Materiales del ejercicio:
☆ ☆ ☆ ☆

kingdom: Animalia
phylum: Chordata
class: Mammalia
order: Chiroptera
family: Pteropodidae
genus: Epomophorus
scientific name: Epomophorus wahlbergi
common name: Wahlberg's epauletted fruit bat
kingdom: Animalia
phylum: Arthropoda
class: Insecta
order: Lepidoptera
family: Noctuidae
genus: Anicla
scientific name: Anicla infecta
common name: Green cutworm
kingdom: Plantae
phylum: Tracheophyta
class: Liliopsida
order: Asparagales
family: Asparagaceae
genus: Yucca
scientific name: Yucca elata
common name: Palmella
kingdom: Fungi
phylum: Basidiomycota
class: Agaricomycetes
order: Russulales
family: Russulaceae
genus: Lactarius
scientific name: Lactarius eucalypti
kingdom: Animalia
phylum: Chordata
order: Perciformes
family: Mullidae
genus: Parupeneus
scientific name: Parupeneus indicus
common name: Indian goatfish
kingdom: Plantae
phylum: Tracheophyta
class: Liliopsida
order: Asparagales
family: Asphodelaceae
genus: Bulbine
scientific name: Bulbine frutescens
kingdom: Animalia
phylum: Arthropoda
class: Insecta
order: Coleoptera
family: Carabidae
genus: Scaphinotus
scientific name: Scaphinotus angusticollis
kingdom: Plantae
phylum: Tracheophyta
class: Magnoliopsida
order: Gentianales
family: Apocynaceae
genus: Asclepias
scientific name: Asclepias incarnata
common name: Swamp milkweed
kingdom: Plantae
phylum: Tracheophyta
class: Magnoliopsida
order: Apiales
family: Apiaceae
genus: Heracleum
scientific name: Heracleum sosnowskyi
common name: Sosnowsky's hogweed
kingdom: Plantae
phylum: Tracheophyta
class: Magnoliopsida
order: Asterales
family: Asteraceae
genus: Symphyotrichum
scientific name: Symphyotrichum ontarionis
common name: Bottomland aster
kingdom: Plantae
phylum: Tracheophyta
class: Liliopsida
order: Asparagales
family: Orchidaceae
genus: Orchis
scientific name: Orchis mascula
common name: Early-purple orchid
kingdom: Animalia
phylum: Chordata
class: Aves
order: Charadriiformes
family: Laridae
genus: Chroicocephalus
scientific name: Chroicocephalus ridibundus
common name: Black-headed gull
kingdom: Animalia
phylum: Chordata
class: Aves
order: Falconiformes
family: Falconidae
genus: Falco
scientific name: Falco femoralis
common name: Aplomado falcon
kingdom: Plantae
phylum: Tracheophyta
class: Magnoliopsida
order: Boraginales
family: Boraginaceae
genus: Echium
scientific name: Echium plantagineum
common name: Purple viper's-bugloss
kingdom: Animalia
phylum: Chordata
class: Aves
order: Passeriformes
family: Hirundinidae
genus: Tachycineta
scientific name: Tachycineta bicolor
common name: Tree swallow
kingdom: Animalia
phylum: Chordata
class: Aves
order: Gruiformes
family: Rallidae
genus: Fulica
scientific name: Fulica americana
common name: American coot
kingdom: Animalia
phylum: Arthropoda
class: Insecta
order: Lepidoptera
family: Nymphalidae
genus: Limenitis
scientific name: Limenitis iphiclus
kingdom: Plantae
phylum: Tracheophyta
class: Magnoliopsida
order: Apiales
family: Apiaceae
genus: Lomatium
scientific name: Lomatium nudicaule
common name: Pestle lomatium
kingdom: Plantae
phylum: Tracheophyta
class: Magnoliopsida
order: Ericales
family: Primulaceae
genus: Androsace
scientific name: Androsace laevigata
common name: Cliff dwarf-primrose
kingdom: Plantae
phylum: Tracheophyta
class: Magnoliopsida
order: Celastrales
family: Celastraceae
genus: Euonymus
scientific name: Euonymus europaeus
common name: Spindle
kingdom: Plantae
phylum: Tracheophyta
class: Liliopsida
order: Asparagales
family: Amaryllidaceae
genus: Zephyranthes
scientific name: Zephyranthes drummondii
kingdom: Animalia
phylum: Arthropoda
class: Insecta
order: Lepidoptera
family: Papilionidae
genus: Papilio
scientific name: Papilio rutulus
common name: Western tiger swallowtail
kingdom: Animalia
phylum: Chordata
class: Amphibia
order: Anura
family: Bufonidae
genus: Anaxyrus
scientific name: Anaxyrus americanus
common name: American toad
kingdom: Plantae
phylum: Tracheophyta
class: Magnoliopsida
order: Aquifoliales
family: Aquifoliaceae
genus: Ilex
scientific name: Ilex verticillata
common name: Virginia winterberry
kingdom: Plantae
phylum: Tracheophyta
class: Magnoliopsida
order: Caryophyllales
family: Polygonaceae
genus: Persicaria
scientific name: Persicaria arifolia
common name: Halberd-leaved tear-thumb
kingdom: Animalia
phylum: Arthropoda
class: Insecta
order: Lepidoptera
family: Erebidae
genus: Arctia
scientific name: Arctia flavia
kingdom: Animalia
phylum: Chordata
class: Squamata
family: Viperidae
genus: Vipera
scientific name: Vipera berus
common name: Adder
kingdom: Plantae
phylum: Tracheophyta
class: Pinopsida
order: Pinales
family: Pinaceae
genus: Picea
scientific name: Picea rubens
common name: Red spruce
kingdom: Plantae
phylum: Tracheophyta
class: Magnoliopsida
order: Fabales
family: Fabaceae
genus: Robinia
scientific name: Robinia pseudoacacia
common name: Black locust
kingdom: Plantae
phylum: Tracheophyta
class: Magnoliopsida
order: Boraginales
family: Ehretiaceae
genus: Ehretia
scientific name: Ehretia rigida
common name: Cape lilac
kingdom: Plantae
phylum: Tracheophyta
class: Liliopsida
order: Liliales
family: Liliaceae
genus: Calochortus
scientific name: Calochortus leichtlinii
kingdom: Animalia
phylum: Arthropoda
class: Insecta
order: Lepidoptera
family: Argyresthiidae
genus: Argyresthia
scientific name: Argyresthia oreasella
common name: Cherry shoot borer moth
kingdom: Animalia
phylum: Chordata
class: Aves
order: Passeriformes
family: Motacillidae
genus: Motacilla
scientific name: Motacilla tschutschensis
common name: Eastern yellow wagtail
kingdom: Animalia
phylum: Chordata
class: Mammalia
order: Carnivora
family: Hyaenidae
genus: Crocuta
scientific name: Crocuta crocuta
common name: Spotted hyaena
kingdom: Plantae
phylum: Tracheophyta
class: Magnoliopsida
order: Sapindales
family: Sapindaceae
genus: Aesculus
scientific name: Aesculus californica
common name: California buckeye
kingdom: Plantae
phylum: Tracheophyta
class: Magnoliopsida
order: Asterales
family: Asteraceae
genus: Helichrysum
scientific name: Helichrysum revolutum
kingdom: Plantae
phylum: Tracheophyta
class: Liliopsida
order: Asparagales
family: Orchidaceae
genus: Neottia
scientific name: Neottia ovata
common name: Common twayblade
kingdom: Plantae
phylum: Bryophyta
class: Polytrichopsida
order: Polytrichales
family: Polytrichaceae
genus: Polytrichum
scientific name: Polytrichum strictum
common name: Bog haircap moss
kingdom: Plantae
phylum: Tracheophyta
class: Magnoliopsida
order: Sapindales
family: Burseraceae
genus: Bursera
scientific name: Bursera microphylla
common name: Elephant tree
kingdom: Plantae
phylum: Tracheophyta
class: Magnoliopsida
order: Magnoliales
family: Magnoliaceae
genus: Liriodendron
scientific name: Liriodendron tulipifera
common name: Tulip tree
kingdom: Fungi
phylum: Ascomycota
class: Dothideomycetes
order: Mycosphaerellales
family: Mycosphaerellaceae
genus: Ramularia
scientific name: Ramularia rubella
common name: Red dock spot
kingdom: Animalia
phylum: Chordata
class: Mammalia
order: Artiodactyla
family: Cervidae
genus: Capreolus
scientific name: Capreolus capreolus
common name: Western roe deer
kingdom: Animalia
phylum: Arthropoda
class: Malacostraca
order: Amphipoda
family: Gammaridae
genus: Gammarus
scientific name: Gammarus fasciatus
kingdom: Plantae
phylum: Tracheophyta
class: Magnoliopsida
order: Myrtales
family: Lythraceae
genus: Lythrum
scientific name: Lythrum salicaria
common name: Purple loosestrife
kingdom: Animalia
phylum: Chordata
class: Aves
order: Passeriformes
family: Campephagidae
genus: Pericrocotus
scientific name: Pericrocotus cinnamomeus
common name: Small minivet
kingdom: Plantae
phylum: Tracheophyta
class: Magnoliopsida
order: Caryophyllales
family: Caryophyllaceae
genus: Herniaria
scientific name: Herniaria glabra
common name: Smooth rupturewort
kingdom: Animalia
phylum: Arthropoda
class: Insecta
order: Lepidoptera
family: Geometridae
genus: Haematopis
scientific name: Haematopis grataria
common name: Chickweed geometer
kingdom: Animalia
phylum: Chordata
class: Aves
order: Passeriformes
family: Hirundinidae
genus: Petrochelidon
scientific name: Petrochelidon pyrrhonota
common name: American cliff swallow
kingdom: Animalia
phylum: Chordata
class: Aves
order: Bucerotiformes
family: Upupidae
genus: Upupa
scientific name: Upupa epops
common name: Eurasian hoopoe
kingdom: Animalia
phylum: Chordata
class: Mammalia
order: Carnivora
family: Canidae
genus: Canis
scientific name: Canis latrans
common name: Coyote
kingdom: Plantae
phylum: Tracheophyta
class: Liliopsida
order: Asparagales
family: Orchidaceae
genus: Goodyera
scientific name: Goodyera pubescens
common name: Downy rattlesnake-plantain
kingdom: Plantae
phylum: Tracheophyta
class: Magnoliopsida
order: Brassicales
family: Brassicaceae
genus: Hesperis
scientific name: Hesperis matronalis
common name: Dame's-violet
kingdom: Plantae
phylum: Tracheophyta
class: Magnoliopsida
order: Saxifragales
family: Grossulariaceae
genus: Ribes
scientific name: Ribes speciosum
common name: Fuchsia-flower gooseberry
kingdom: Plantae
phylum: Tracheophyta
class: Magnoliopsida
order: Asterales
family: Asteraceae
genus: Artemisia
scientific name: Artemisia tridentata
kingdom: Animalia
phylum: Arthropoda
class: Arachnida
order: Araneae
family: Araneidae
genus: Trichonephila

☆ ☆ ☆ ☆

Qué trabajar: ¿Puedes volver a escribir los registros desde el comienzo hasta la línea que contiene "genus: Parupeneus", ambas incluidas, reemplazando "genus" por "género" y sin cambiar nada más?

Respuesta al ejercicio:
kingdom: Animalia
phylum: Chordata
class: Mammalia
order: Chiroptera
family: Pteropodidae
género: Epomophorus
scientific name: Epomophorus wahlbergi
common name: Wahlberg's epauletted fruit bat
kingdom: Animalia
phylum: Arthropoda
class: Insecta
order: Lepidoptera
family: Noctuidae
género: Anicla
scientific name: Anicla infecta
common name: Green cutworm
kingdom: Plantae
phylum: Tracheophyta
class: Liliopsida
order: Asparagales
family: Asparagaceae
género: Yucca
scientific name: Yucca elata
common name: Palmella
kingdom: Fungi
phylum: Basidiomycota
class: Agaricomycetes
order: Russulales
family: Russulaceae
género: Lactarius
scientific name: Lactarius eucalypti
kingdom: Animalia
phylum: Chordata
order: Perciformes
family: Mullidae
género: Parupeneus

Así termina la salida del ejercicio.